ASSIGNMENT:
Look below for the line with "nose: (215, 306)" and the line with "nose: (283, 199)". Copy exactly those two lines and every line between, but not the pictures.

Data extracted from a collection:
########

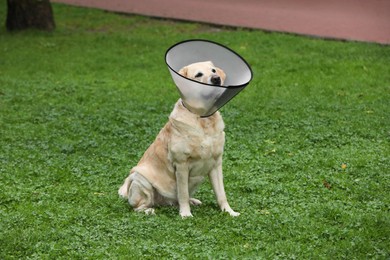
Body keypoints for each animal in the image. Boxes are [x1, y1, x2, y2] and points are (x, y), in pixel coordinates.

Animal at [119, 60, 239, 217]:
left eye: (213, 70)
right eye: (198, 74)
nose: (216, 78)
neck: (203, 119)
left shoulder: (216, 163)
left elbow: (221, 194)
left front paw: (229, 212)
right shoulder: (181, 164)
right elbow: (183, 194)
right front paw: (186, 214)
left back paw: (193, 201)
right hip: (140, 178)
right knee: (138, 207)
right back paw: (149, 210)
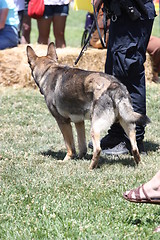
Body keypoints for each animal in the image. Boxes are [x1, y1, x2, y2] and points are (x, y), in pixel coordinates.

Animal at [26, 43, 150, 171]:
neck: (48, 70)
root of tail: (115, 85)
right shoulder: (79, 122)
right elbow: (82, 145)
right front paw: (80, 157)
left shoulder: (63, 122)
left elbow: (70, 146)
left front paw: (66, 160)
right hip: (128, 124)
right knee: (135, 148)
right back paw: (140, 164)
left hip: (95, 127)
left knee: (98, 149)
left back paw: (90, 167)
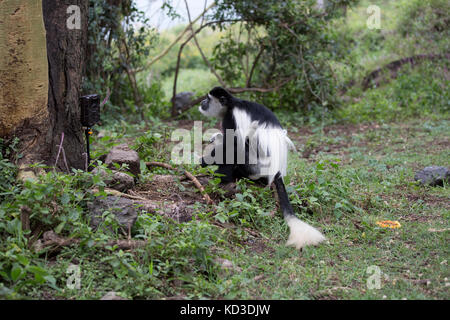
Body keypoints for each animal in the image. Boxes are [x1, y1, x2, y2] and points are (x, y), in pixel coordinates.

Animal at [199, 87, 326, 250]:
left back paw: (223, 179)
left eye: (208, 99)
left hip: (254, 165)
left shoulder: (232, 118)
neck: (231, 105)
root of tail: (277, 171)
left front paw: (202, 162)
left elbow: (232, 143)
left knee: (239, 148)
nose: (202, 102)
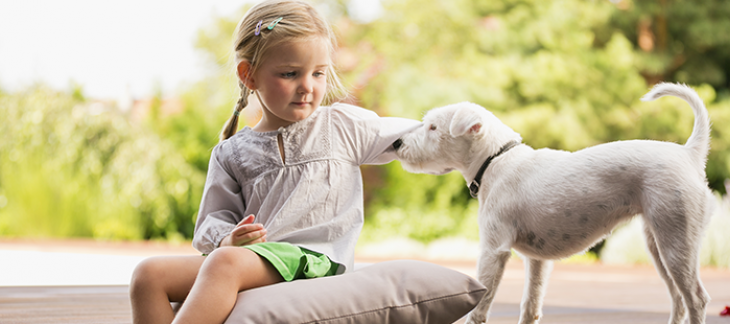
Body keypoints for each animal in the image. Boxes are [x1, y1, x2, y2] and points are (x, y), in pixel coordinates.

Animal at [392, 83, 712, 324]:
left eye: (433, 127)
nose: (396, 143)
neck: (496, 160)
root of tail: (689, 153)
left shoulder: (493, 250)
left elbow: (480, 307)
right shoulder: (537, 261)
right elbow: (530, 306)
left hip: (676, 242)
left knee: (696, 298)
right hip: (658, 245)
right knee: (679, 299)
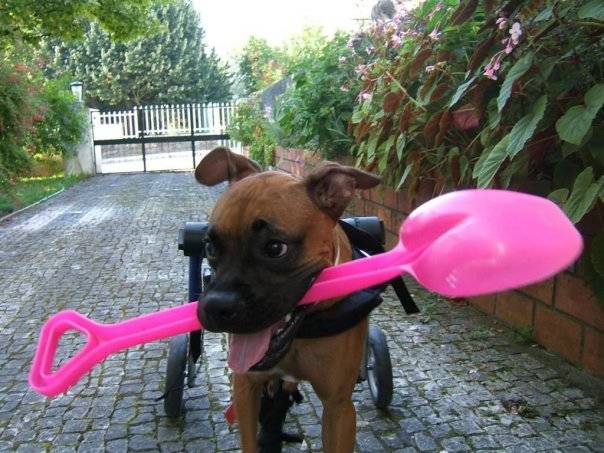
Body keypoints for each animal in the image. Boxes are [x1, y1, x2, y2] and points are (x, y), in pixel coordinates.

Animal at [196, 147, 380, 450]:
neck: (301, 331)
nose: (215, 306)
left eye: (275, 248)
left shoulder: (338, 408)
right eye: (209, 246)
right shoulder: (245, 388)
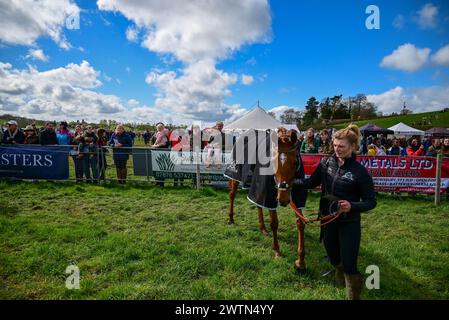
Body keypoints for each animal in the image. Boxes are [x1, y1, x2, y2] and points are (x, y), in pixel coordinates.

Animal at [226, 128, 306, 272]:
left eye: (295, 162)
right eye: (273, 162)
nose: (283, 199)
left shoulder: (298, 196)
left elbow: (300, 223)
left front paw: (301, 261)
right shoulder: (269, 194)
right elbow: (274, 223)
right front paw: (277, 251)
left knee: (258, 203)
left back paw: (262, 228)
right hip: (236, 174)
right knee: (232, 195)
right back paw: (230, 219)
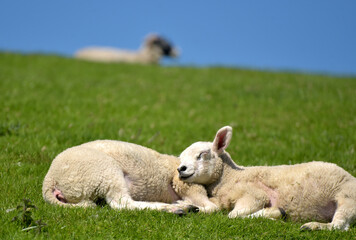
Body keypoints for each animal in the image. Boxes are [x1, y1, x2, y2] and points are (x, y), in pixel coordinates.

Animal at [43, 139, 218, 214]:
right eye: (204, 154)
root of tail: (50, 181)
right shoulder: (186, 184)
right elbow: (212, 208)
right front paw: (189, 206)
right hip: (105, 171)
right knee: (121, 203)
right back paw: (175, 208)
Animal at [178, 126, 356, 230]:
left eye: (202, 154)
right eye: (180, 158)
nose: (181, 169)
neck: (230, 177)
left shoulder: (254, 195)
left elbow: (233, 215)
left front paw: (272, 214)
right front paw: (183, 206)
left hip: (347, 198)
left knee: (339, 225)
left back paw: (313, 226)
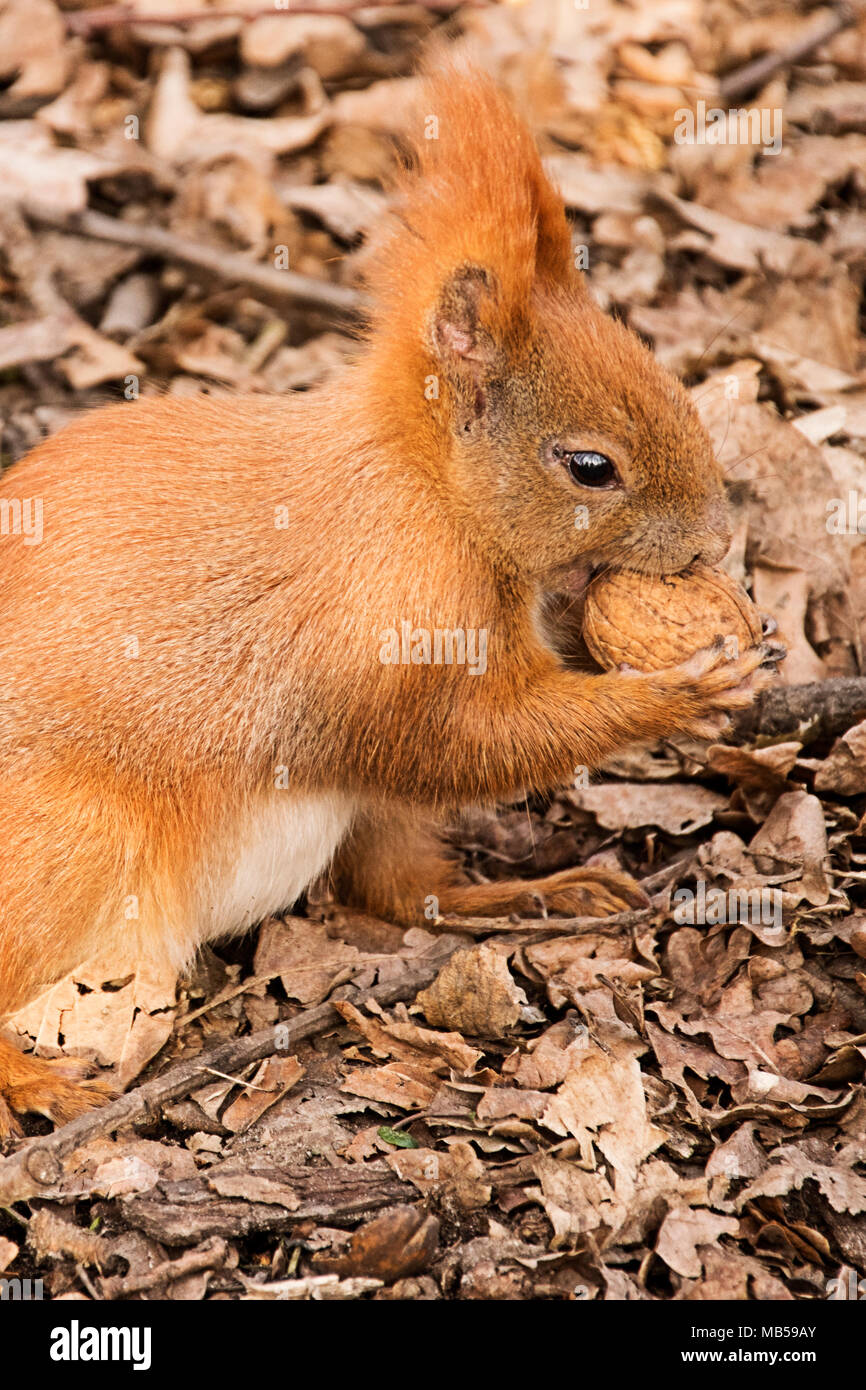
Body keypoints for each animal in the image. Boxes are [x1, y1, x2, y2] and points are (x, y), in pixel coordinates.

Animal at [0, 64, 774, 1133]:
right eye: (590, 467)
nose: (712, 543)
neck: (431, 495)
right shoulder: (385, 628)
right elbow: (459, 741)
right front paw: (680, 691)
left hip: (356, 819)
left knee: (396, 890)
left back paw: (529, 897)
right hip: (63, 842)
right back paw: (30, 1080)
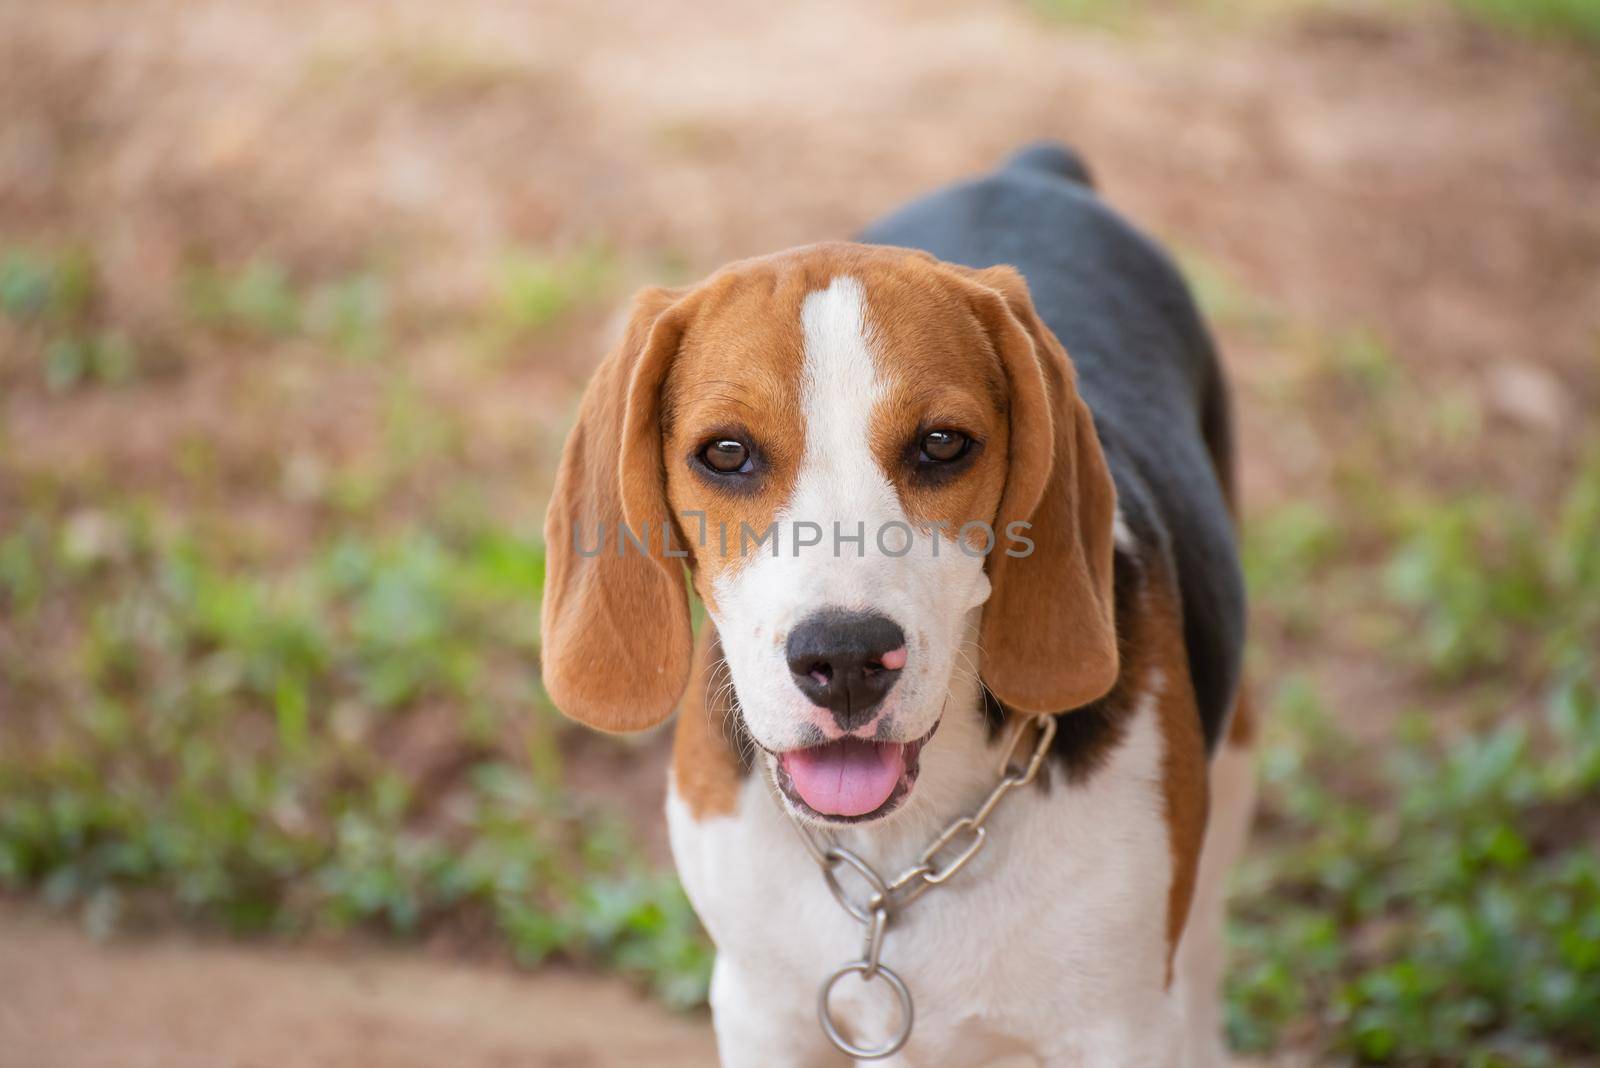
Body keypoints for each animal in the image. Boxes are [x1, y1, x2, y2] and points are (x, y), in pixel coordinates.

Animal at [544, 143, 1254, 1068]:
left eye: (943, 444)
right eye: (726, 453)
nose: (844, 659)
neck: (892, 865)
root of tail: (1032, 168)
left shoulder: (1120, 1030)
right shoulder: (759, 1011)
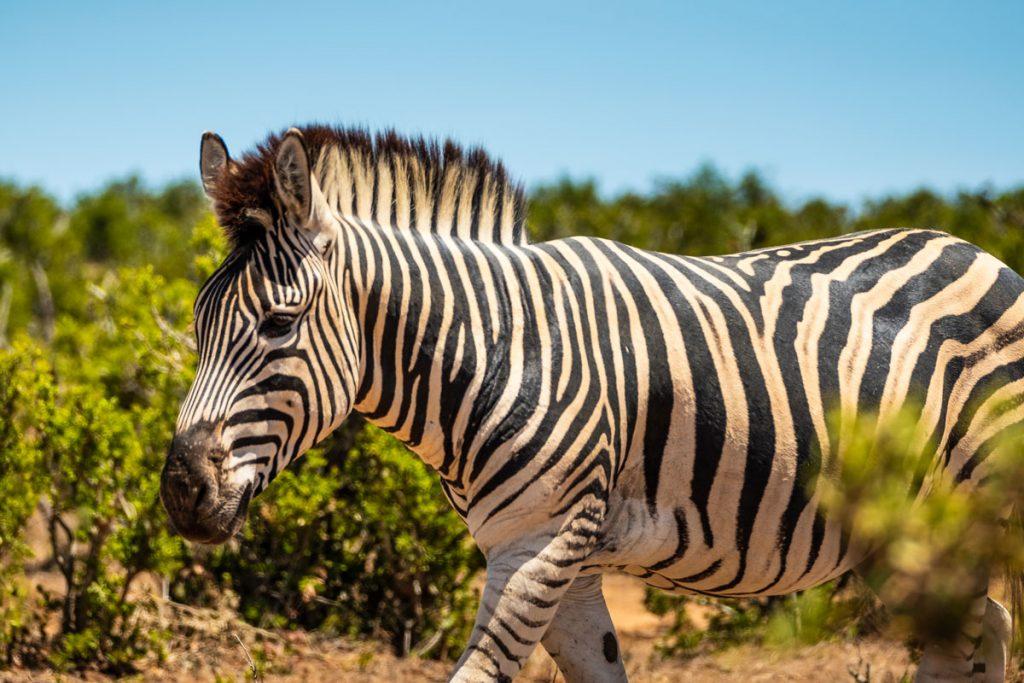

########

ANSWER BELOW:
nose: (215, 306)
left eye: (275, 248)
left shoulder: (338, 408)
right eye: (209, 246)
right shoulder: (245, 388)
Body keypoints for each animal in the image. Boxes are [x1, y1, x2, y2] and points are (x, y), in pixel coordinates.

Animal at [226, 128, 306, 272]:
left eye: (295, 162)
right eye: (273, 162)
nose: (283, 199)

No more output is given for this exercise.